1100 Playwright Interviews A Sean Abley Rob Ackerman E.E. Adams Johnna Adams Liz Duffy Adams Tony Adams David Adjmi Keith Josef Adkins Nicc...

Sep 21, 2010

I Interview Playwrights Part 261: Kate Fodor



Kate Fodor

Hometown: I spent the first half of my childhood in Connecticut and the second in New York City.

Current Town: Doylestown, Pennsylvania. (It’s a long story. A beautiful place and a long story.)

Q:  What are you working on now?

A:  I’m putting the finishing touches on a play called Rx, which is a romantic comedy (of a sort) set in the pharmaceutical industry. Or maybe it’s already done and I’ll leave it alone! It’s always so hard to tell. Also, I’m on what might be the last draft of a film adaptation of Elissa Wall’s memoir Stolen Innocence; I’m reading everything I can about the history of the birth-control pill for a play I’ve just started that’s (maybe) called Bedfellows; and I’m thinking in the shower about a musical for young people. I’m also about to take my first-ever playwriting class: Jeffrey Hatcher’s Art of Adaptation workshop in Philadelphia. I’m nervous.

Q:  Tell me, if you will, a story from your childhood that explains who you are as a writer or as a person.
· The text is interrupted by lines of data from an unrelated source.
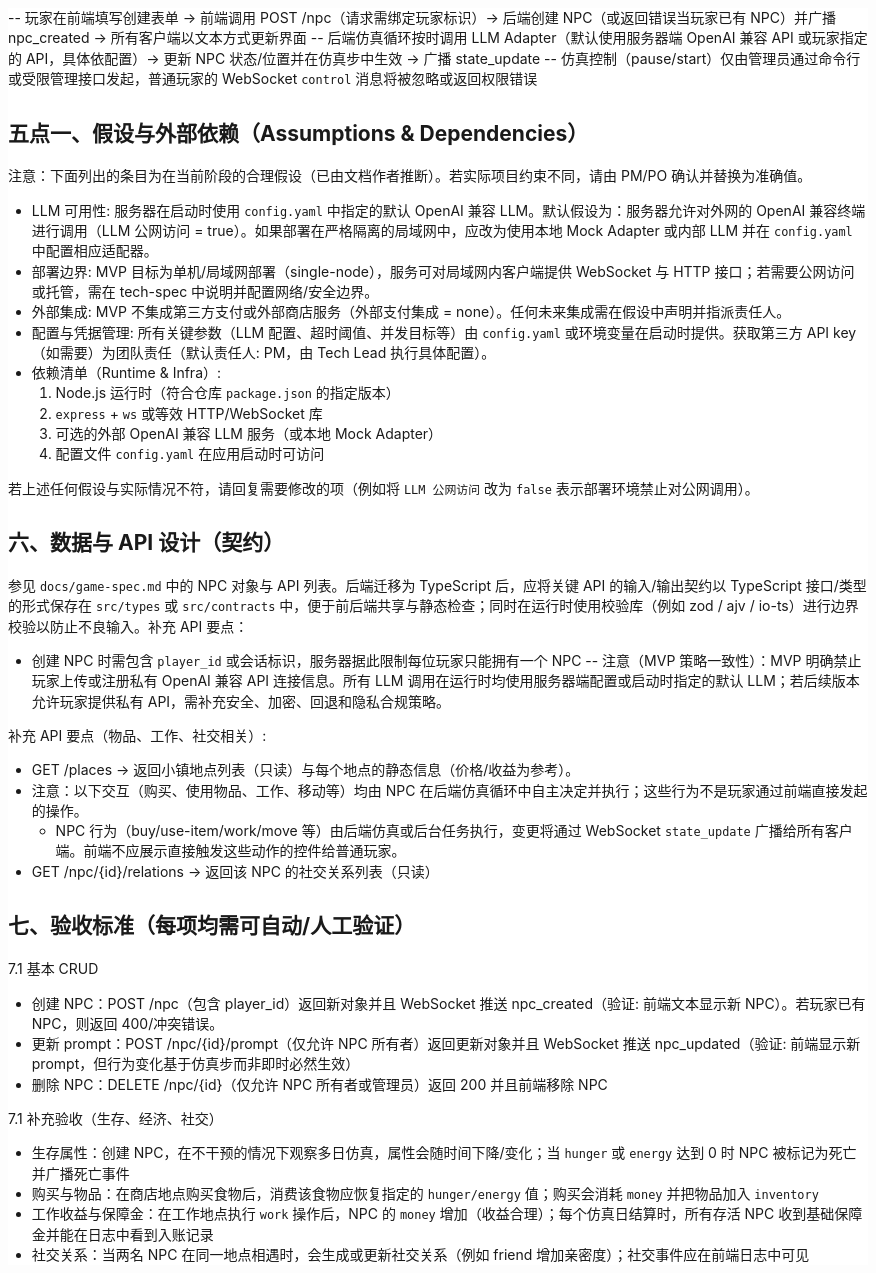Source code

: -- 玩家在前端填写创建表单 → 前端调用 POST /npc（请求需绑定玩家标识）→ 后端创建 NPC（或返回错误当玩家已有 NPC）并广播 npc_created → 所有客户端以文本方式更新界面
-- 后端仿真循环按时调用 LLM Adapter（默认使用服务器端 OpenAI 兼容 API 或玩家指定的 API，具体依配置）→ 更新 NPC 状态/位置并在仿真步中生效 → 广播 state_update
-- 仿真控制（pause/start）仅由管理员通过命令行或受限管理接口发起，普通玩家的 WebSocket `control` 消息将被忽略或返回权限错误

## 五点一、假设与外部依赖（Assumptions & Dependencies）

注意：下面列出的条目为在当前阶段的合理假设（已由文档作者推断）。若实际项目约束不同，请由 PM/PO 确认并替换为准确值。

- LLM 可用性: 服务器在启动时使用 `config.yaml` 中指定的默认 OpenAI 兼容 LLM。默认假设为：服务器允许对外网的 OpenAI 兼容终端进行调用（LLM 公网访问 = true）。如果部署在严格隔离的局域网中，应改为使用本地 Mock Adapter 或内部 LLM 并在 `config.yaml` 中配置相应适配器。
- 部署边界: MVP 目标为单机/局域网部署（single-node），服务可对局域网内客户端提供 WebSocket 与 HTTP 接口；若需要公网访问或托管，需在 tech-spec 中说明并配置网络/安全边界。
- 外部集成: MVP 不集成第三方支付或外部商店服务（外部支付集成 = none）。任何未来集成需在假设中声明并指派责任人。
- 配置与凭据管理: 所有关键参数（LLM 配置、超时阈值、并发目标等）由 `config.yaml` 或环境变量在启动时提供。获取第三方 API key（如需要）为团队责任（默认责任人: PM，由 Tech Lead 执行具体配置）。
- 依赖清单（Runtime & Infra）:
	1. Node.js 运行时（符合仓库 `package.json` 的指定版本）
	2. `express` + `ws` 或等效 HTTP/WebSocket 库
	3. 可选的外部 OpenAI 兼容 LLM 服务（或本地 Mock Adapter）
	4. 配置文件 `config.yaml` 在应用启动时可访问

若上述任何假设与实际情况不符，请回复需要修改的项（例如将 `LLM 公网访问` 改为 `false` 表示部署环境禁止对公网调用）。


## 六、数据与 API 设计（契约）

参见 `docs/game-spec.md` 中的 NPC 对象与 API 列表。后端迁移为 TypeScript 后，应将关键 API 的输入/输出契约以 TypeScript 接口/类型的形式保存在 `src/types` 或 `src/contracts` 中，便于前后端共享与静态检查；同时在运行时使用校验库（例如 zod / ajv / io-ts）进行边界校验以防止不良输入。补充 API 要点：

- 创建 NPC 时需包含 `player_id` 或会话标识，服务器据此限制每位玩家只能拥有一个 NPC
-- 注意（MVP 策略一致性）：MVP 明确禁止玩家上传或注册私有 OpenAI 兼容 API 连接信息。所有 LLM 调用在运行时均使用服务器端配置或启动时指定的默认 LLM；若后续版本允许玩家提供私有 API，需补充安全、加密、回退和隐私合规策略。

补充 API 要点（物品、工作、社交相关）:
- GET /places -> 返回小镇地点列表（只读）与每个地点的静态信息（价格/收益为参考）。
- 注意：以下交互（购买、使用物品、工作、移动等）均由 NPC 在后端仿真循环中自主决定并执行；这些行为不是玩家通过前端直接发起的操作。
	- NPC 行为（buy/use-item/work/move 等）由后端仿真或后台任务执行，变更将通过 WebSocket `state_update` 广播给所有客户端。前端不应展示直接触发这些动作的控件给普通玩家。
- GET /npc/{id}/relations -> 返回该 NPC 的社交关系列表（只读）

## 七、验收标准（每项均需可自动/人工验证）

7.1 基本 CRUD
- 创建 NPC：POST /npc（包含 player_id）返回新对象并且 WebSocket 推送 npc_created（验证: 前端文本显示新 NPC）。若玩家已有 NPC，则返回 400/冲突错误。
- 更新 prompt：POST /npc/{id}/prompt（仅允许 NPC 所有者）返回更新对象并且 WebSocket 推送 npc_updated（验证: 前端显示新 prompt，但行为变化基于仿真步而非即时必然生效）
- 删除 NPC：DELETE /npc/{id}（仅允许 NPC 所有者或管理员）返回 200 并且前端移除 NPC

7.1 补充验收（生存、经济、社交）
- 生存属性：创建 NPC，在不干预的情况下观察多日仿真，属性会随时间下降/变化；当 `hunger` 或 `energy` 达到 0 时 NPC 被标记为死亡并广播死亡事件
- 购买与物品：在商店地点购买食物后，消费该食物应恢复指定的 `hunger/energy` 值；购买会消耗 `money` 并把物品加入 `inventory`
- 工作收益与保障金：在工作地点执行 `work` 操作后，NPC 的 `money` 增加（收益合理）；每个仿真日结算时，所有存活 NPC 收到基础保障金并能在日志中看到入账记录
- 社交关系：当两名 NPC 在同一地点相遇时，会生成或更新社交关系（例如 friend 增加亲密度）；社交事件应在前端日志中可见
A:  I narrated everything I did -- in my head and sometimes even aloud. It was third-person, past-tense and pretty much constant. If I was trotting up some steps, I’d think (or say) to myself, “She trotted up the steps.” If I was drifting off to sleep, I’d think, “She drifted off to sleep.” I thought about everything in terms of how it could be told as a story, and pretty much still do.

Q:  If you could change one thing about theater, what would it be?

A:  Oh, you know, I guess I’d make it a little less fucking heartbreaking for people. Especially actors.

Q:  Who are or were your theatrical heroes?

A:  Margaret Edson is one, because she came in, wrote a gorgeous, heart-stopping, fiercely funny, unbearably tragic play, and then went back to teaching kindergarten, because that’s important, too.

Q:  What kind of theater excites you?

A:  Anything that deeply excited the people who made it. I don’t like slick, I don’t like flippant, I don’t like wise-ass. I’m a post-ironic kind of girl. I want catharsis. I want to believe.

Q:  What advice do you have for playwrights just starting out?

A:  This is, oddly, from Cary Tennis, Salon.com’s advice columnist. I stumbled across it when I was procrastinating by looking for a juicy story about someone’s lurid, kinky problems. Instead, there was a letter from a novelist who was thinking about giving up writing, and a beautiful, brilliant response that read (in part):

“Remember that as a writer you must find your motivation internally, not in external rewards, and you work in opposition to the system, not as a supplicant to the system. Whatever contingent truces you have maintained with the system in order to participate in its orderly orgies of consumption and distribution, good for you. But you are not a part of the system. You are a free creative worker. You do not need the system to do your creating. You only need it as a utility to reach your audience, and increasingly not even for that. On the other hand, the system cannot create anything on its own. It can only manage and distribute. So it needs you. It needs you but it is not on your side. Remember that.”